Our Dark Duet (Monsters of Verity #2)(36)



“Before you ask,” said Alice, “It wasn’t like the Falstead. I didn’t have anything to do with it this time. I’ve moved on.”

“What are you talking about?” asked Sloan.

Alice gave an impatient flick of her fingers. “Oh, a handful of Fangs—they must have snapped—who knows why. Went and killed each other—so it seems. The Corsai didn’t leave much behind. A petty squabble, if I had to guess. Humans are so”—she blew on the coals—“temperamental.”

“And what about them?” asked Sloan, nodding toward the Malchai.

“Oh, they volunteered.”

“For what?”

Alice didn’t answer. Instead she took one of the Malchai by the chin, raising his red eyes to hers. Her voice, when she spoke, was different, lower, smoother, almost hypnotic.

“Do you want to make me proud?”

“Yes,” whispered the Malchai.

She drew a thin metal bar from the fire, its end a burning red tip.

“Alice,” pressed Sloan.

“Here’s a riddle,” she said, her voice threading with manic cheer. “You can banish a Corsai with light, defang a Malchai’s bite, but how do you do stop a Sunai’s song?”

Sloan thought of Ilsa, the last sound she made before he tore out her throat.

“You don’t have to,” said Alice with a smile. “You just stop listening.”

With that she drove the burning spike into the Malchai’s ear.





It didn’t feel real until Kate hit the Waste.

Until she saw the open land, the sprawling nothing, and remembered dragging August’s fevered body through the fields to the house, remembered her mother’s room, the man at the door, and the gun in her hand. A single bang, the division between before and after. Innocence and guilt. Human and monster.

She didn’t like to think about that.

Didn’t like to remember that somewhere, out there, was the monster she’d made.

With any luck it had starved to death in the Waste.

With any luck—

The car shuddered, spluttered, and began to smoke. She swore and guided the dying vehicle onto the empty shoulder.

She was eight miles from the outskirts of V-City.

Eight miles, and less than two hours until dark.

Kate got out, and rounded the car. The gun sat on the passenger-side floor where she’d dropped it as soon as the barricade was out of sight. She took it up, savoring the weight in her hand, remembering the sweet recoil and—

She ejected the clip from the gun and put both pieces in her bag, hitched it up on her shoulder, and began to run. Her own shadow stretched out in front of her, cast by the sinking sun at her back, and her shoes beat out a steady rhythm on the asphalt.

Track had been a mandatory activity back at Leighton, and Kate had quickly discovered two things:

She loved running.

And she hated running in circles.

She tried to remember that love now, with nothing but an open road, a straight line ahead, but two miles in, she was pretty sure she’d made it all up.

Four miles in, she wished she had a cigarette.

Five miles in, she regretted ever smoking.

Seven miles in, she staggered to a jog and then a walk, a limp and then a stop, retching on the side of the road. Her head had started aching again, and she wanted to lie down, to close her eyes, but the sun was hovering over the horizon, and the last thing she needed was to be caught out in the Waste after dark.

She had to keep moving, so she did.

Funny, how simple things became when you didn’t have a choice.

Her legs and lungs were on fire by the time she finally reached the green zone.

Once upon a time it had been the richest section of the capital, a place reserved for those who could afford not only to purchase Harker’s protection but to carry on with their lives as if nothing was wrong. Once upon a time—but now it was empty.

It would have been easy to assume that everyone in the green had up and left, some kind of mass exodus.

It would have been . . . except for the number of cars in the driveways. And the blood.

Long-dry brown stains worn thin by weather and sun. But it was everywhere. Splashed like rust against car doors and curbs, garages and steps. An echo of violence.
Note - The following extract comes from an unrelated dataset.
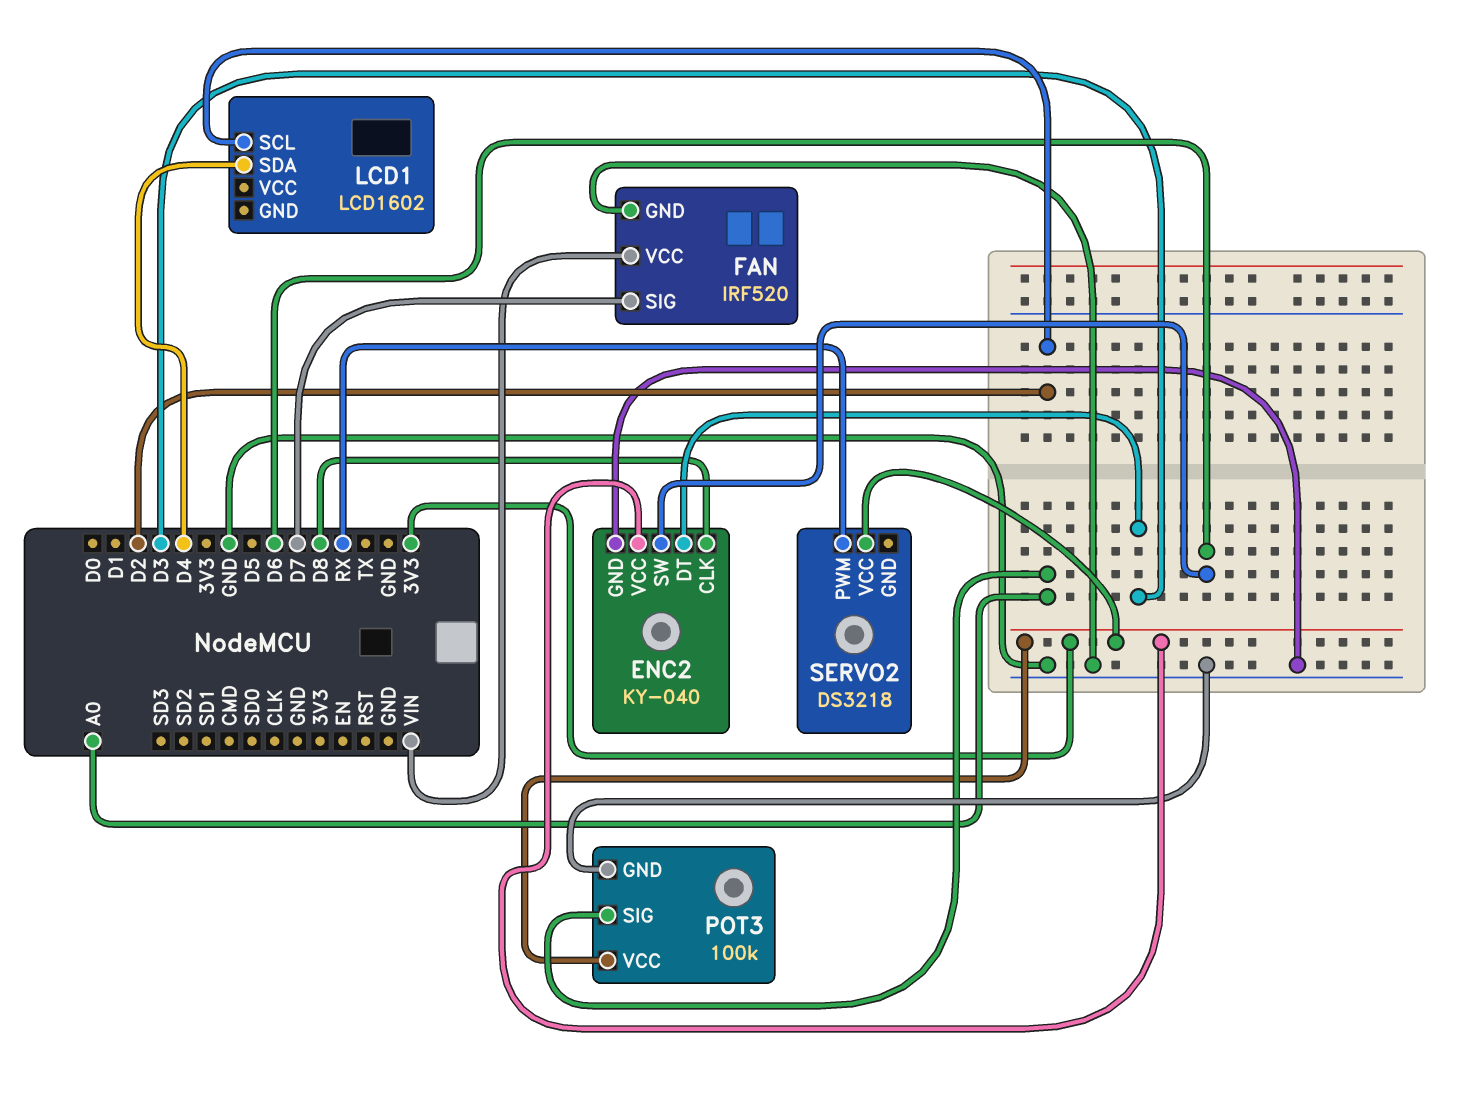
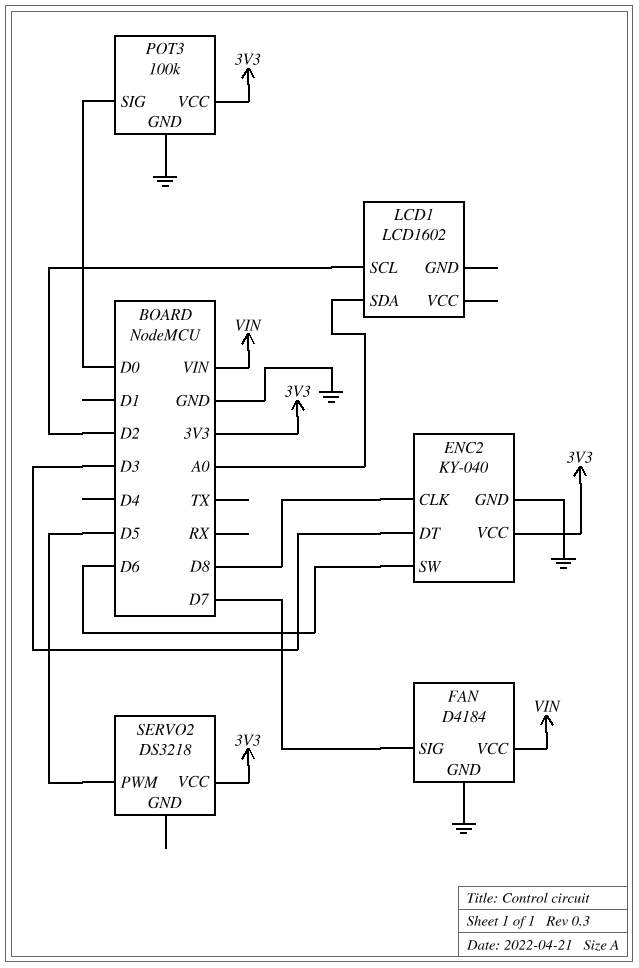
FAN: IRF520 -> D4184
LCD1 pin SDA: D4 -> A0
POT3 pin SIG: A0 -> D0
SERVO2 pin PWM: RX -> D5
“What happened here?” she murmured to the empty streets, even though she knew the answer.

Corsai, Corsai, tooth and claw,

Shadow and bone will eat you raw.

The sun dipped below the horizon and Kate perched her sunglasses on her head. The light was quickly thinning—soon it would be gone. She had to get inside.
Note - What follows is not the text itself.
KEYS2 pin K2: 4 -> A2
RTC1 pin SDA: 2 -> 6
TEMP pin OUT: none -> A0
She unzipped her bag and forced her fingers to gloss over the gun and take up the switchblade and an iron spike instead before starting down the street. She made her way to house after house, but the doors were all bolted. At the third one, she stood on her toes, peered into a window, and stilled.
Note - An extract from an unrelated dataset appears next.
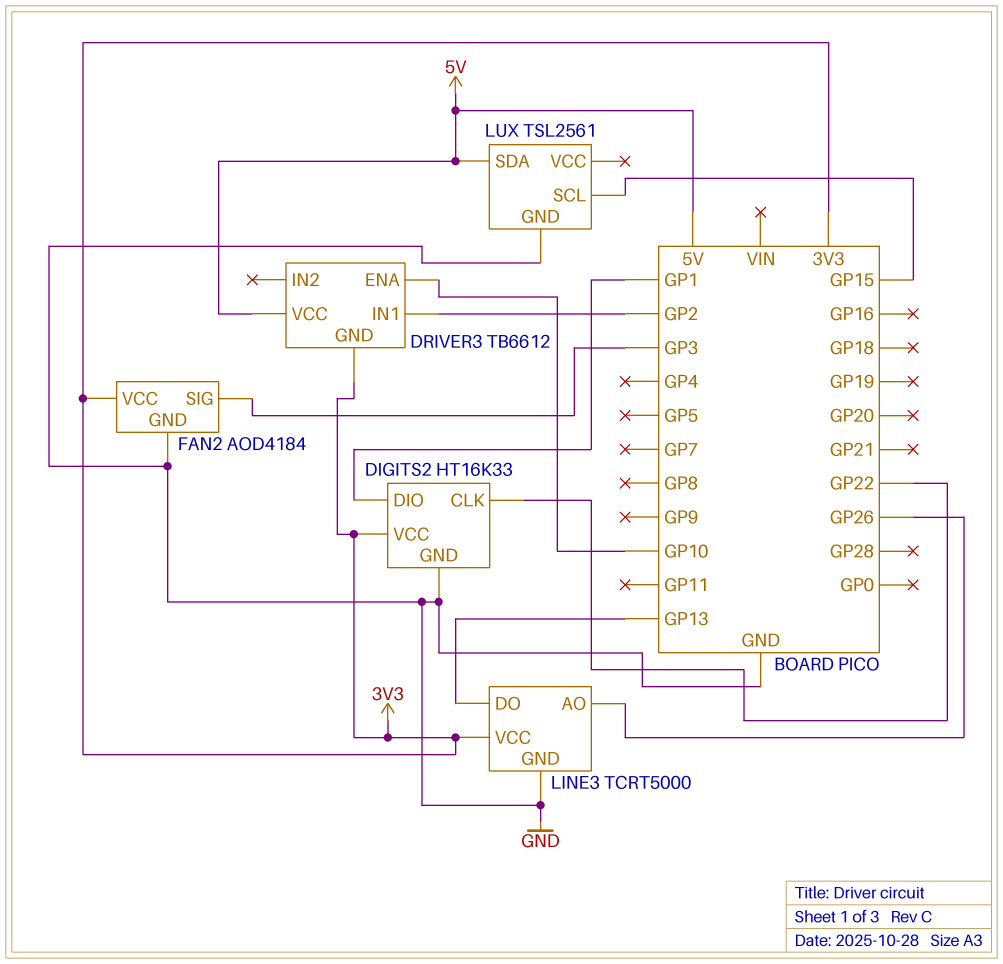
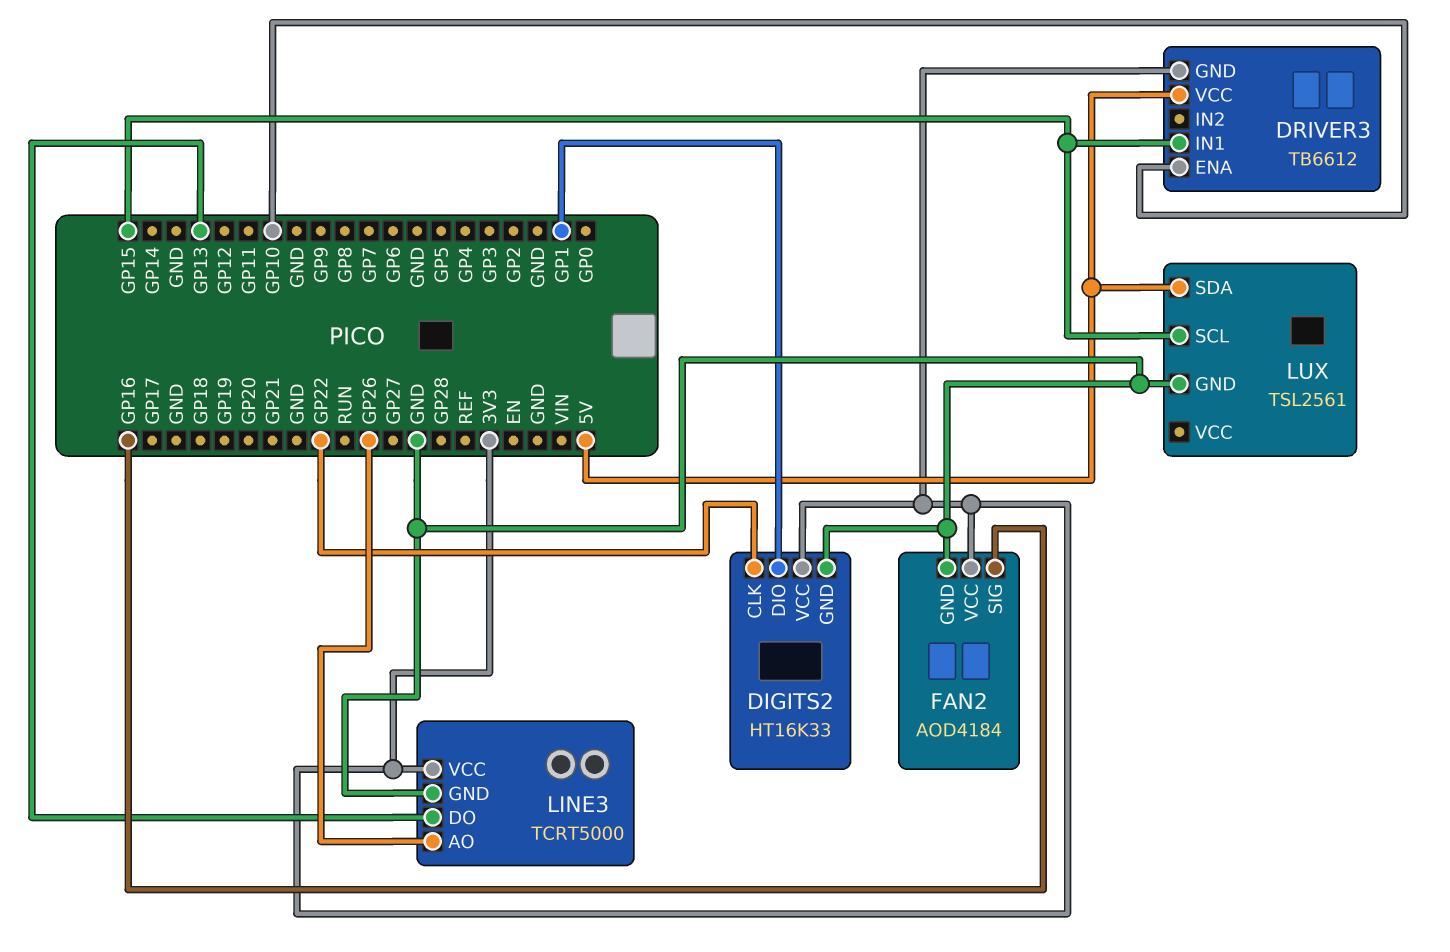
DRIVER3 pin IN1: GP2 -> GP15
FAN2 pin SIG: GP3 -> GP16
It looked like a crime-scene photo, minus the bodies, dark stains streaking the walls and floor and toppled furniture. She imagined the people in the green locking themselves inside, waiting, until the power went out and the shadows slipped under their doors.

A low hiss sounded on the air, and Kate tensed, fingers tightening on her weapons before she realized the sound was human.

“Psst,” came the voice. “Over here.”

Kate turned and caught a flash of light on metal. No, not metal. A mirror. One of the front doors across the street was cracked open and a man was twisting a compact back and forth to signal her.